In his remarks (PDF) introducing Liberale Vernunft, Sociale Verwirrung, a selection of  essays translated in German, Anthony de Jasay contrasts his approach of critical analysis of modern liberalism with futile attempts to justify a strict liberal alternative by appealing to arbitrary values and emotions.

On taking the counter-offensive, I should also like to see it use the weapon and the mode of combat that gives liberalism an advantage over its adversaries: cold analytical reasoning instead of rhetorical appeals to “values” and the emotions they ignite. Rhetoric about the love of freedom, free enterprise and individual responsibility will never beat appeals to “positive rights”, fair shares and social solidarity.
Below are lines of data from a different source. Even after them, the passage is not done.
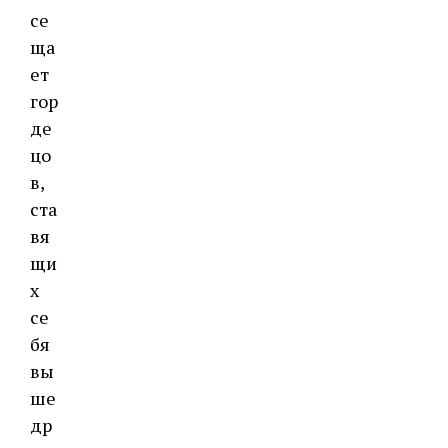
се
ща
ет
гор
де
цо
в,
ста
вя
щи
х
се
бя
вы
ше
др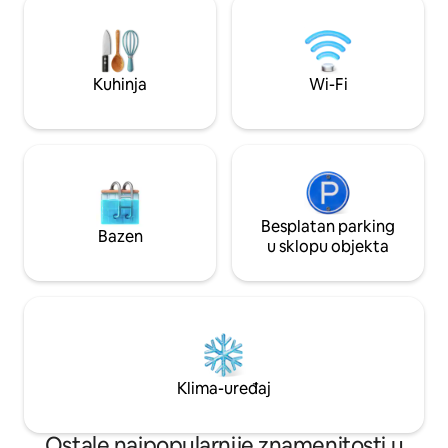
opremljen kuhinjski prostor, pametni TV.
grupe, obećava ča
• Blaženstvo na otvorenom: velika loggija
zvijezdama, uključ
za objedovanje, profesionalni roštilj,
masažnoj kadi i v
trijem uz bazen i kupka.
Ovaj komadić raja
Kuhinja
Wi-Fi
odmor!
Besplatan parking
Bazen
u sklopu objekta
Klima-uređaj
Ostale najpopularnije znamenitosti u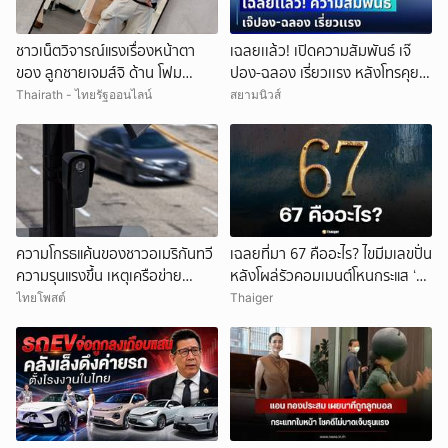
ชาวเน็ตวิจารณ์แรงเรื่องหน้าตา
เฉลยเเล้ว! เปิดความสัมพันธ์ เจ๊
ของ ลูกชายเจมส์จิ ด้าน โฟม
ปอง-ฉลอง เรี่ยวเเรง หลังโทรคุย
ภรรยา ไม่อยู่เฉย สวนกลับทันที
กลางรายการ
Thairath - ไทยรัฐออนไลน์
สยามนิวส์
ความโกรธแค้นของชาวอเมริกันทวี
เฉลยที่มา 67 คืออะไร? ไขมีมเลขปั่น
ความรุนแรงขึ้น เหตุเครือข่าย
หลังโผล่รัวคอมเมนต์โหนกระแส ‘ยู
กล้องCCTVละเมิดความเป็นส่วน
ทูบเบอร์หัวสี’
ไทยโพสต์
Thaiger
ตัว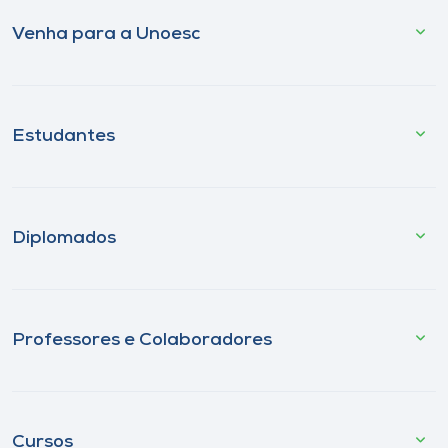
Venha para a Unoesc
Estudantes
Diplomados
Professores e Colaboradores
Cursos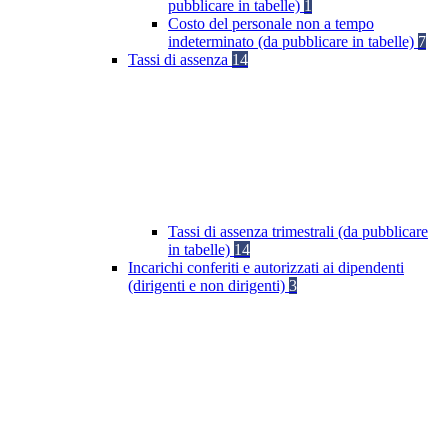
pubblicare in tabelle)
1
Costo del personale non a tempo
indeterminato (da pubblicare in tabelle)
7
Tassi di assenza
14
Tassi di assenza trimestrali (da pubblicare
in tabelle)
14
Incarichi conferiti e autorizzati ai dipendenti
(dirigenti e non dirigenti)
3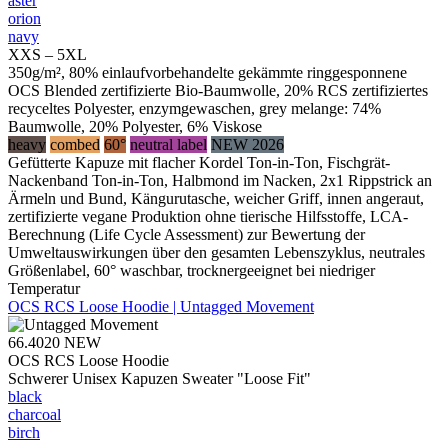
aster
orion
navy
XXS – 5XL
350g/m², 80% einlaufvorbehandelte gekämmte ringgesponnene
OCS Blended zertifizierte Bio-Baumwolle, 20% RCS zertifiziertes
recyceltes Polyester, enzymgewaschen, grey melange: 74%
Baumwolle, 20% Polyester, 6% Viskose
heavy
combed
60°
neutral label
NEW 2026
Gefütterte Kapuze mit flacher Kordel Ton-in-Ton, Fischgrät-
Nackenband Ton-in-Ton, Halbmond im Nacken, 2x1 Rippstrick an
Ärmeln und Bund, Kängurutasche, weicher Griff, innen angeraut,
zertifizierte vegane Produktion ohne tierische Hilfsstoffe, LCA-
Berechnung (Life Cycle Assessment) zur Bewertung der
Umweltauswirkungen über den gesamten Lebenszyklus, neutrales
Größenlabel, 60° waschbar, trocknergeeignet bei niedriger
Temperatur
OCS RCS Loose Hoodie | Untagged Movement
66.4020
NEW
OCS RCS Loose Hoodie
Schwerer Unisex Kapuzen Sweater "Loose Fit"
black
charcoal
birch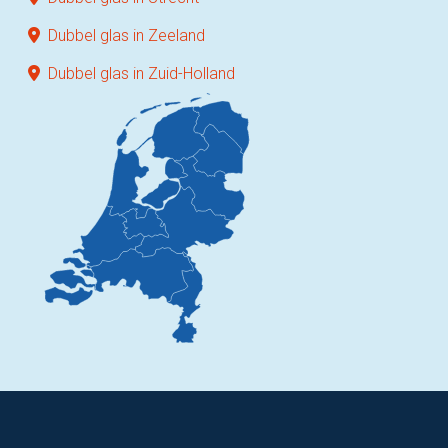
Dubbel glas in Zeeland
Dubbel glas in Zuid-Holland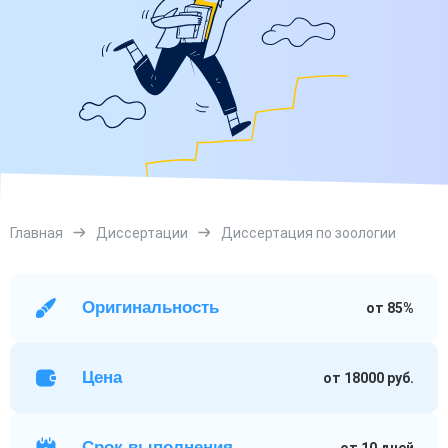
Главная
Диссертации
Диссертация по зоологии
Оригинальность
от 85%
Цена
от 18000 руб.
Срок выполнения
от 10 дней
But demonstration of the faulty logic or the brazen arbitrariness that underlies these slogans may beat them, not so much in the minds of the general public, but in the minds of those young academic teachers and journalists who will be decisive in shaping the minds of the general public of the future.

In a recent piece on social justice The Library of Economics and Liberty Jasay writes that no case for the presumption of equality can be made in analogy with the presumption of liberty:

There is not even a presumption of equality based on some asymmetry between equality and inequality in the same way as there is a logically derivable presumption for liberty, for title to possessions and for innocence. All the latter are based on claims to the contrary being verifiable but not falsifiable, hence on the burden of proof lying squarely with the accusation that can verify and not with the defence that cannot falsify the accusation.

No such asymmetry favours an equal distribution of goods, nor an unequal one. You can say that the distribution is to be equal unless sufficient reason is brought why it should be unequal. But you can no less sensibly say that it should be unequal unless sufficient reason is brought why it should be equal. The two statements are formally equivalent.

As Jasay sees it, equality is not a fact of life, nor a demand of reason.